== Stored data entries ==
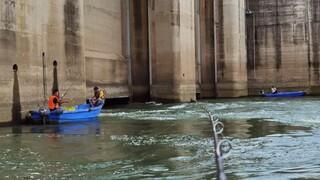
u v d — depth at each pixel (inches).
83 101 922.1
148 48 1268.5
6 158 417.7
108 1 1178.0
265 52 1633.9
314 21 1587.1
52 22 821.2
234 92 1518.2
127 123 714.2
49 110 716.0
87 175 344.2
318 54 1590.8
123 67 1248.8
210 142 497.4
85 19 1058.7
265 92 1630.2
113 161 396.5
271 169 354.0
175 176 334.6
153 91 1259.2
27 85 735.1
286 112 884.6
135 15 1268.5
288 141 498.6
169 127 652.1
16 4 710.5
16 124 704.4
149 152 438.0
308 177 324.8
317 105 1072.8
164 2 1234.0
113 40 1211.2
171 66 1232.2
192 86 1299.2
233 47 1517.0
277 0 1612.9
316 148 449.7
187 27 1273.4
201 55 1533.0
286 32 1610.5
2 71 679.1
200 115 847.7
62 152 446.6
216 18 1523.1
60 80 840.9
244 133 573.3
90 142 511.5
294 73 1608.0
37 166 380.2
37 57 764.6
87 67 1051.9
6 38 687.1
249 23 1644.9
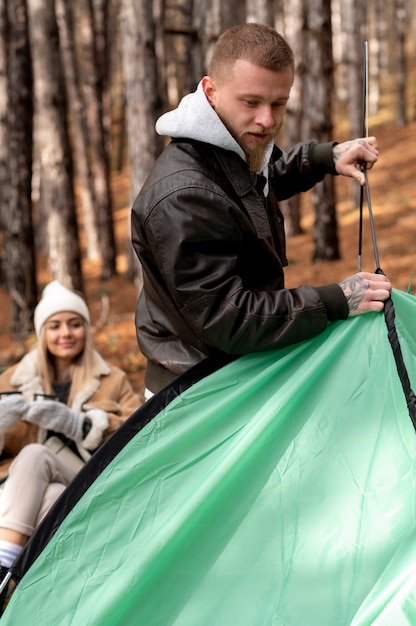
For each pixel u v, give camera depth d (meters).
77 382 4.73
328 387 2.87
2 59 15.53
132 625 2.66
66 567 2.81
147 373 3.22
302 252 20.20
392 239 19.39
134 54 11.66
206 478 2.76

== Exercise description ==
Set down the entries shown above once more, exactly as they read, but without pictures.

== Exercise output ==
u v d — depth at each pixel (inches).
83 101 922.1
148 48 1268.5
6 158 417.7
108 1 1178.0
265 52 1633.9
314 21 1587.1
52 22 821.2
234 92 1518.2
127 123 714.2
49 110 716.0
87 175 344.2
318 54 1590.8
123 67 1248.8
210 142 497.4
85 19 1058.7
265 92 1630.2
113 161 396.5
271 169 354.0
175 176 334.6
153 91 1259.2
27 85 735.1
286 112 884.6
135 15 1268.5
288 141 498.6
169 127 652.1
16 4 710.5
16 124 704.4
149 152 438.0
308 177 324.8
317 105 1072.8
164 2 1234.0
113 40 1211.2
171 66 1232.2
192 86 1299.2
233 47 1517.0
277 0 1612.9
316 148 449.7
187 27 1273.4
201 55 1533.0
286 32 1610.5
2 71 679.1
200 115 847.7
62 152 446.6
216 18 1523.1
60 80 840.9
244 133 573.3
90 142 511.5
294 73 1608.0
37 166 380.2
37 57 764.6
87 67 1051.9
6 38 687.1
249 23 1644.9
For each pixel u v, give camera depth d (meters).
77 382 4.73
328 387 2.87
2 59 15.53
132 625 2.66
66 567 2.81
147 373 3.22
302 252 20.20
392 239 19.39
134 54 11.66
206 478 2.76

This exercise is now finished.